Segment Open

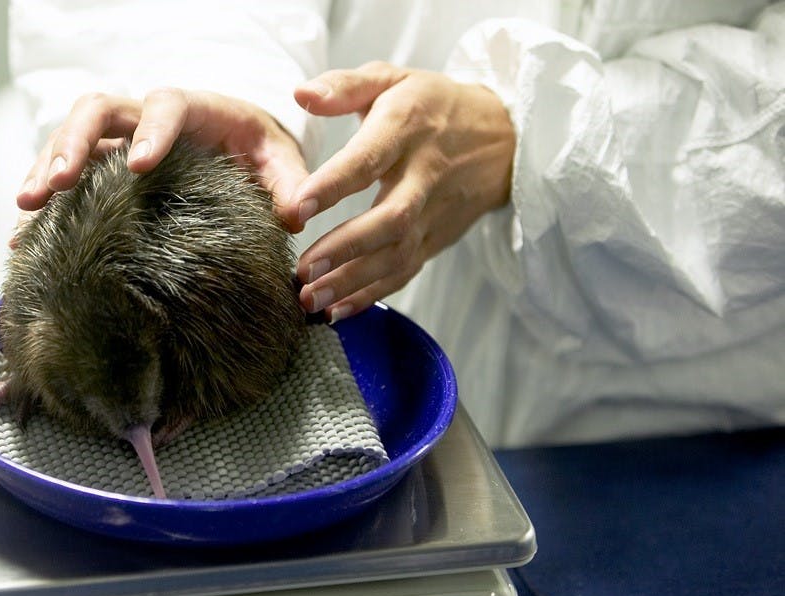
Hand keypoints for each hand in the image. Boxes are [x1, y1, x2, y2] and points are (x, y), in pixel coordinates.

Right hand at [14, 87, 308, 219]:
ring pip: (68, 137)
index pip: (165, 106)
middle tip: (59, 183)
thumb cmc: (257, 150)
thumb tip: (296, 216)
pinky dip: (42, 199)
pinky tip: (21, 236)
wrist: (235, 146)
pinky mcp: (98, 165)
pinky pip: (61, 172)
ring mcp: (115, 138)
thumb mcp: (280, 161)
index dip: (151, 130)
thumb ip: (289, 183)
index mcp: (192, 108)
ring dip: (46, 168)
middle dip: (75, 143)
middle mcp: (144, 116)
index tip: (139, 164)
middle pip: (98, 110)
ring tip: (27, 207)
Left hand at [284, 62, 514, 321]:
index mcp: (407, 128)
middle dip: (345, 249)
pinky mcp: (437, 238)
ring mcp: (434, 212)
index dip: (334, 185)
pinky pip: (406, 272)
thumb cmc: (432, 104)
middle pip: (390, 219)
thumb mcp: (392, 79)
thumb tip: (299, 93)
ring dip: (354, 282)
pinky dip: (373, 295)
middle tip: (303, 272)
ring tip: (310, 300)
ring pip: (398, 254)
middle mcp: (425, 175)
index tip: (297, 207)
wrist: (504, 137)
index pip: (369, 159)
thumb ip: (344, 85)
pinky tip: (338, 311)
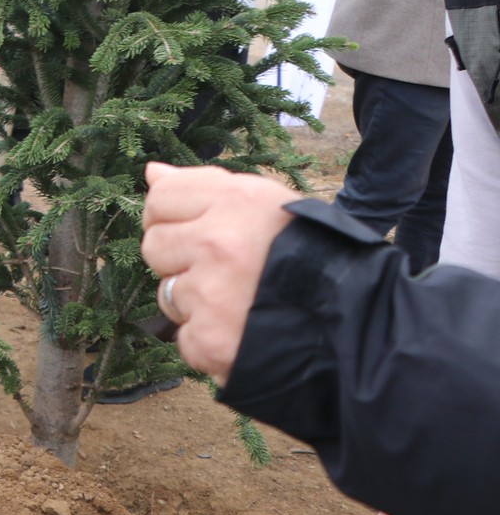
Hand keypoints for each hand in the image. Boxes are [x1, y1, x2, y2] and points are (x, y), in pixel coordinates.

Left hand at [139, 161, 299, 381]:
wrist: (362, 327)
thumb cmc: (315, 258)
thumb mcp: (269, 205)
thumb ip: (208, 187)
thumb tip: (152, 173)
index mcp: (235, 201)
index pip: (160, 197)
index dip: (169, 215)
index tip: (192, 229)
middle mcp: (217, 243)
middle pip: (154, 245)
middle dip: (178, 259)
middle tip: (223, 270)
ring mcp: (210, 294)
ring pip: (166, 293)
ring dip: (194, 302)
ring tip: (241, 303)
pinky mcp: (209, 340)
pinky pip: (184, 337)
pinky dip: (207, 341)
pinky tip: (243, 334)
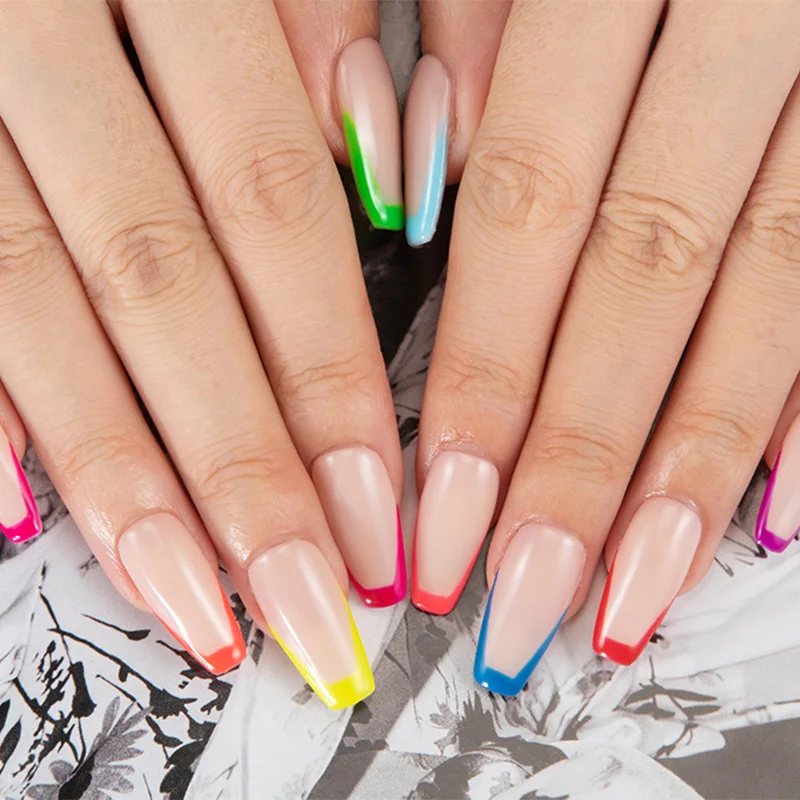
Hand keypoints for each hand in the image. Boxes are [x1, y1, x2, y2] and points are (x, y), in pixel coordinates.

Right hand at [0, 1, 407, 709]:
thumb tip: (393, 165)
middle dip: (240, 459)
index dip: (327, 372)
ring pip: (40, 298)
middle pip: (163, 281)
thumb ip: (316, 26)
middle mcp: (41, 29)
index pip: (273, 206)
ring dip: (122, 469)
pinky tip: (22, 507)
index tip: (376, 511)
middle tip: (307, 597)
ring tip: (190, 594)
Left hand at [407, 0, 799, 690]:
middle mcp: (749, 16)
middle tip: (522, 593)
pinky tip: (776, 502)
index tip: (440, 513)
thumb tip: (415, 169)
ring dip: (694, 460)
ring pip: (768, 286)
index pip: (530, 213)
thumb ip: (469, 28)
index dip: (485, 379)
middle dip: (579, 456)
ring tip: (632, 588)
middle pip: (645, 275)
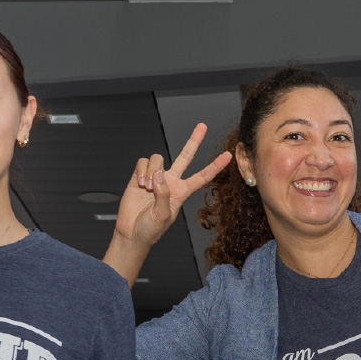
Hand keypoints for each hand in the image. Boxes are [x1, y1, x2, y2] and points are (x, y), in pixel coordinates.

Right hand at [113, 123, 232, 248]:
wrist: (131, 233)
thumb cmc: (150, 229)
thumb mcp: (163, 215)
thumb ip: (164, 194)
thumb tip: (159, 174)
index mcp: (181, 192)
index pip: (202, 176)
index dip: (215, 166)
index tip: (228, 156)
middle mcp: (170, 181)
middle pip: (185, 156)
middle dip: (194, 140)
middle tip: (202, 126)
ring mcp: (155, 177)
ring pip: (158, 158)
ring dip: (151, 171)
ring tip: (146, 187)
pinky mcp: (139, 175)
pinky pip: (143, 162)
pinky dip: (141, 170)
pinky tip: (139, 183)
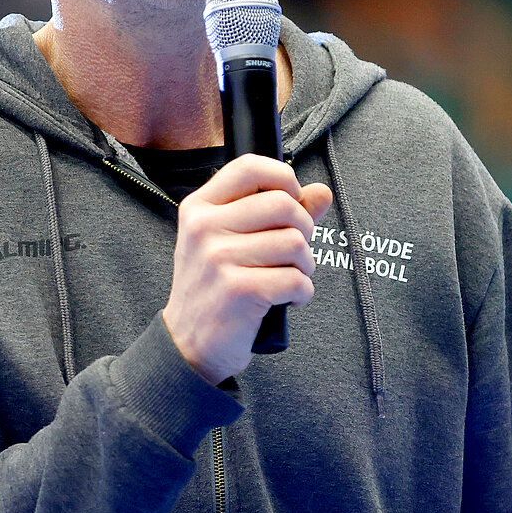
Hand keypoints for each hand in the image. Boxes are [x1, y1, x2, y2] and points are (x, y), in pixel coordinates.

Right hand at [161, 154, 334, 384]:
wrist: (189, 346)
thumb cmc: (215, 289)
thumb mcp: (232, 243)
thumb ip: (278, 214)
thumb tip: (322, 191)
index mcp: (199, 208)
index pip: (250, 166)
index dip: (284, 179)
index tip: (292, 203)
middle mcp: (204, 228)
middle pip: (283, 204)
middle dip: (304, 230)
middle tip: (294, 253)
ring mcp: (218, 258)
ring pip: (295, 243)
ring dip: (305, 266)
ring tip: (289, 278)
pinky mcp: (237, 290)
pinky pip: (296, 280)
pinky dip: (302, 293)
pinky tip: (287, 300)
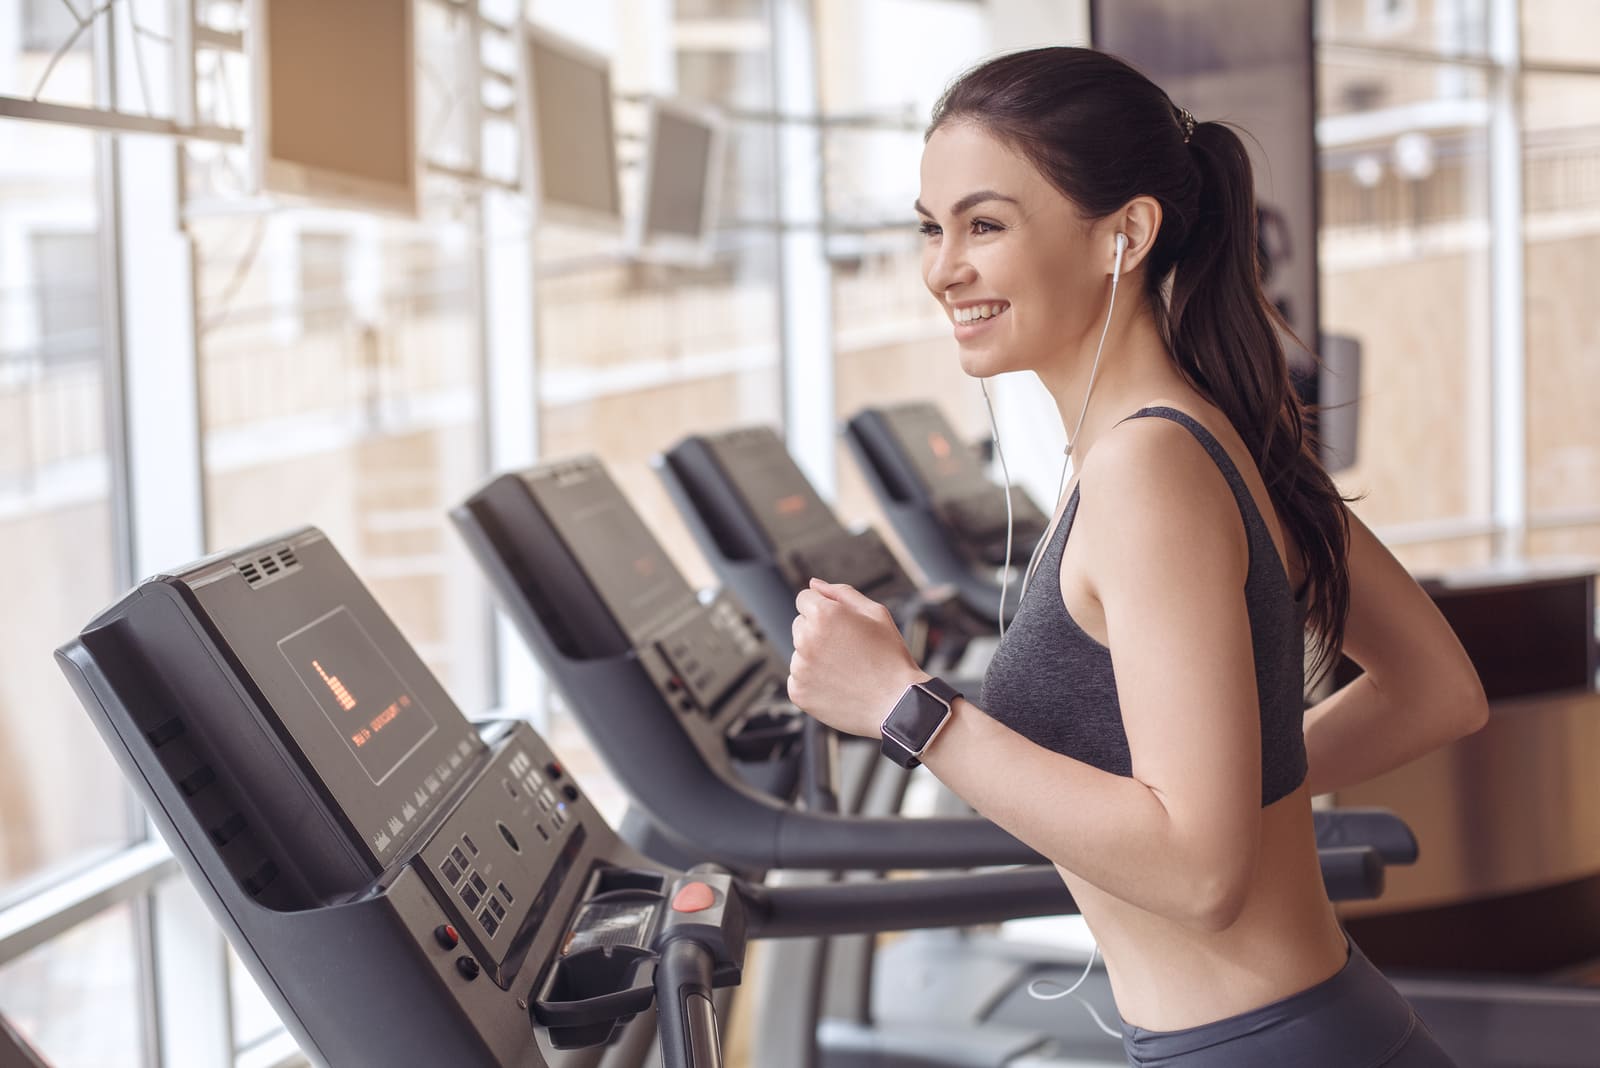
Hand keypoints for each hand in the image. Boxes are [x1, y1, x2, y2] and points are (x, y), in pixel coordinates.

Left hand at [787, 578, 924, 737]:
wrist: (896, 704)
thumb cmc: (890, 657)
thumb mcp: (876, 614)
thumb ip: (841, 593)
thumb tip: (814, 584)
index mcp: (823, 615)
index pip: (804, 599)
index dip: (825, 609)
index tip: (840, 625)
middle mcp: (806, 639)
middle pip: (800, 624)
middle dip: (818, 631)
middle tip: (848, 649)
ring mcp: (800, 668)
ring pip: (799, 652)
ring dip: (815, 656)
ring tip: (845, 669)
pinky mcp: (798, 692)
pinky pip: (798, 678)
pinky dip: (813, 681)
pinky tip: (838, 685)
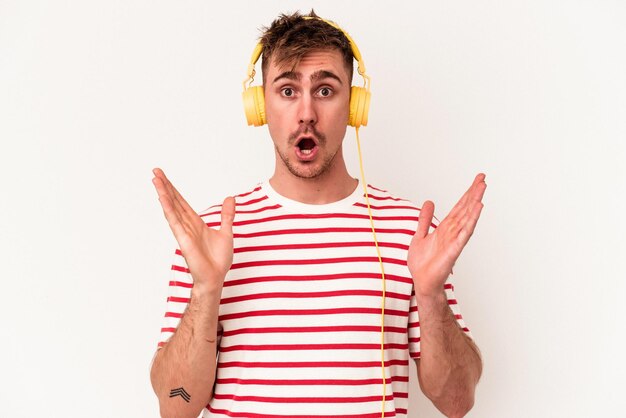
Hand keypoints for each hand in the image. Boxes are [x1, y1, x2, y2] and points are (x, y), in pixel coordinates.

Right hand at [152, 168, 234, 289]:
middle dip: (165, 186)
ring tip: (155, 180)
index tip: (164, 177)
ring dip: (164, 194)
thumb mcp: (227, 232)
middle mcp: (187, 225)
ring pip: (172, 209)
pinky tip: (162, 198)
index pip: (182, 202)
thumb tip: (230, 198)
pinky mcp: (183, 240)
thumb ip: (227, 215)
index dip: (174, 189)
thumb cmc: (219, 260)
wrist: (216, 278)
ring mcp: (184, 232)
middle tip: (155, 171)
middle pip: (174, 201)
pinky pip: (175, 221)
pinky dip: (169, 209)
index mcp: (196, 223)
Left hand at [407, 173, 486, 298]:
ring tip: (482, 189)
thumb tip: (429, 202)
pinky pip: (463, 234)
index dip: (467, 193)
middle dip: (474, 194)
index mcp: (445, 228)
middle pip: (465, 209)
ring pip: (466, 218)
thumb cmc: (422, 263)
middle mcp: (452, 232)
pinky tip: (477, 210)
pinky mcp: (453, 250)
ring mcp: (454, 240)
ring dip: (474, 204)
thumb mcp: (420, 235)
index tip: (477, 180)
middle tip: (483, 178)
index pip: (459, 207)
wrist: (421, 282)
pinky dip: (470, 222)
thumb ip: (424, 219)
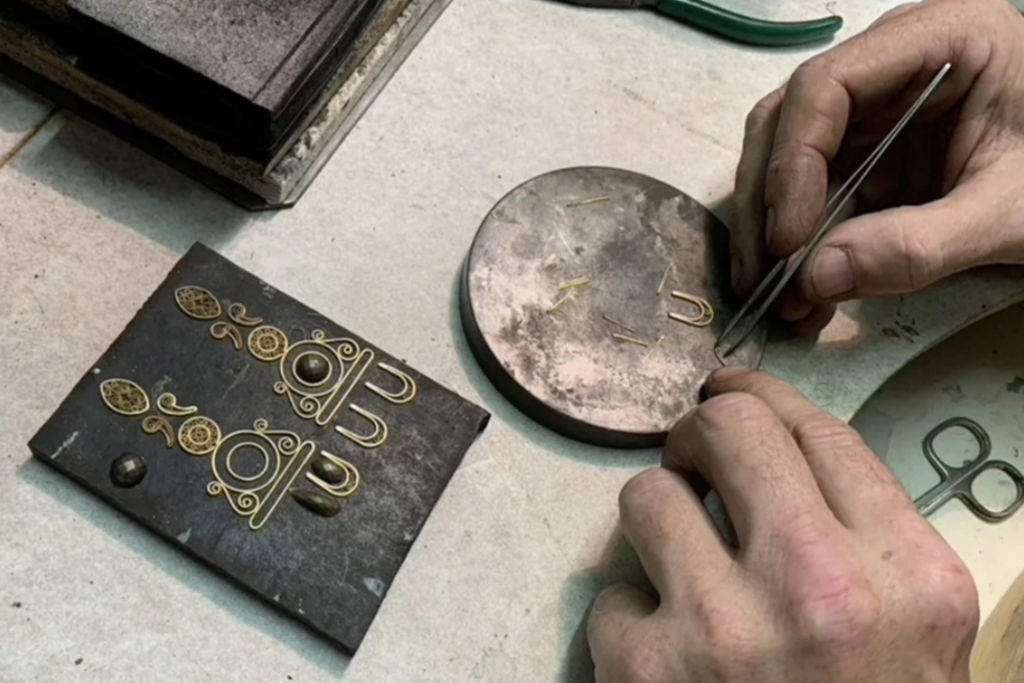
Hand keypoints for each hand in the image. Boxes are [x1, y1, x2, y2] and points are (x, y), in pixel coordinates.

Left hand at [587, 369, 978, 681]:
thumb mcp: (915, 633)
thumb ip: (863, 537)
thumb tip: (774, 451)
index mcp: (907, 576)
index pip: (819, 432)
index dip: (763, 395)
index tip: (732, 391)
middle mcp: (821, 589)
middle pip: (729, 430)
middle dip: (698, 433)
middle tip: (691, 460)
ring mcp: (725, 630)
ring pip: (647, 496)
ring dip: (656, 524)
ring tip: (679, 571)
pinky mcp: (644, 672)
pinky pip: (608, 594)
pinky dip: (629, 620)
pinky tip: (663, 659)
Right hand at [732, 0, 1023, 335]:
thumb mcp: (1008, 213)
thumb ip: (920, 245)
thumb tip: (817, 278)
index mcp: (941, 38)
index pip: (827, 86)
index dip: (793, 164)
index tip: (788, 240)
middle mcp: (891, 62)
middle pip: (789, 121)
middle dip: (767, 205)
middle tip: (762, 278)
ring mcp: (873, 107)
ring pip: (784, 158)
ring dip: (769, 230)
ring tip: (775, 296)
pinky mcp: (866, 150)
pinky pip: (810, 192)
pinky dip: (797, 244)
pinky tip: (799, 290)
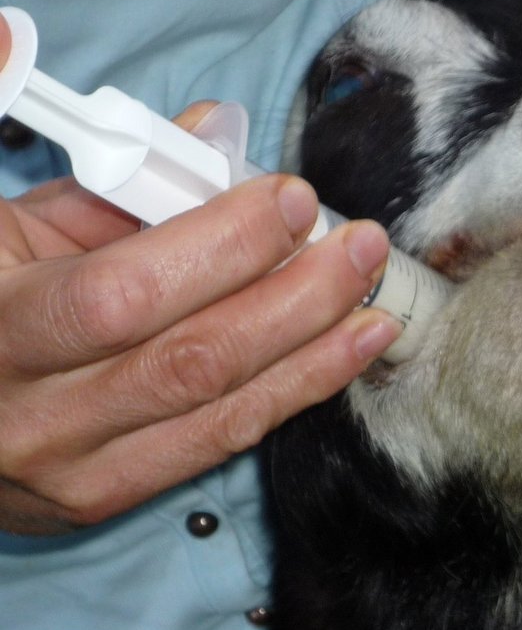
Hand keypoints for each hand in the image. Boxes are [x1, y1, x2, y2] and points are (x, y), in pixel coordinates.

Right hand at [0, 106, 402, 534]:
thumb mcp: (16, 228)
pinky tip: (342, 355)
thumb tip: (216, 130)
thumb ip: (114, 180)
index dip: (223, 245)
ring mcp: (66, 467)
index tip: (294, 199)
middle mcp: (28, 411)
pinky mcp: (100, 499)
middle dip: (297, 297)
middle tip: (361, 247)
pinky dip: (291, 394)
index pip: (125, 291)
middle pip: (193, 359)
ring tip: (378, 306)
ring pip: (219, 410)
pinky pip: (218, 444)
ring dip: (315, 353)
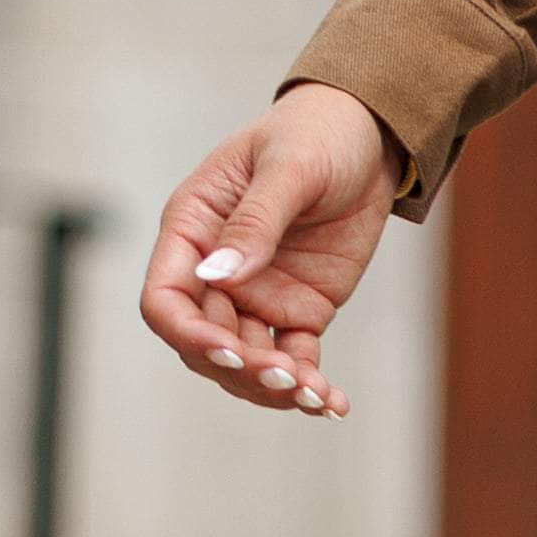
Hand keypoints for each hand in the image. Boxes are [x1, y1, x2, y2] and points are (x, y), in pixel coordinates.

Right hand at [139, 86, 400, 421]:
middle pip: (205, 342)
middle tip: (287, 379)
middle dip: (242, 368)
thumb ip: (255, 221)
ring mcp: (256, 294)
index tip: (231, 350)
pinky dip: (309, 384)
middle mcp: (216, 271)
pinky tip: (333, 404)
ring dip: (275, 387)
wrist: (369, 134)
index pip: (166, 298)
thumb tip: (218, 275)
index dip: (188, 334)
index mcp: (193, 229)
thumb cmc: (316, 133)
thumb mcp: (288, 166)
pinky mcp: (298, 309)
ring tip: (316, 397)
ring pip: (248, 361)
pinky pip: (294, 357)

Segment Closed

## TASK STATEMENT
Scan the listing above, and wherever a line holds the word "Right", copy it.

## RESPONSE AREA
Right hand at [14, 87, 308, 219]:
Right hand at [0, 1, 407, 709]:
Right hand at [113, 123, 232, 248]:
Right hand at [161, 154, 334, 384]:
Right hand at [152, 168, 234, 289]:
Right hand at [732, 0, 1023, 335]:
Right hand at [0, 106, 402, 534]:
Right hand at [139, 86, 400, 421]:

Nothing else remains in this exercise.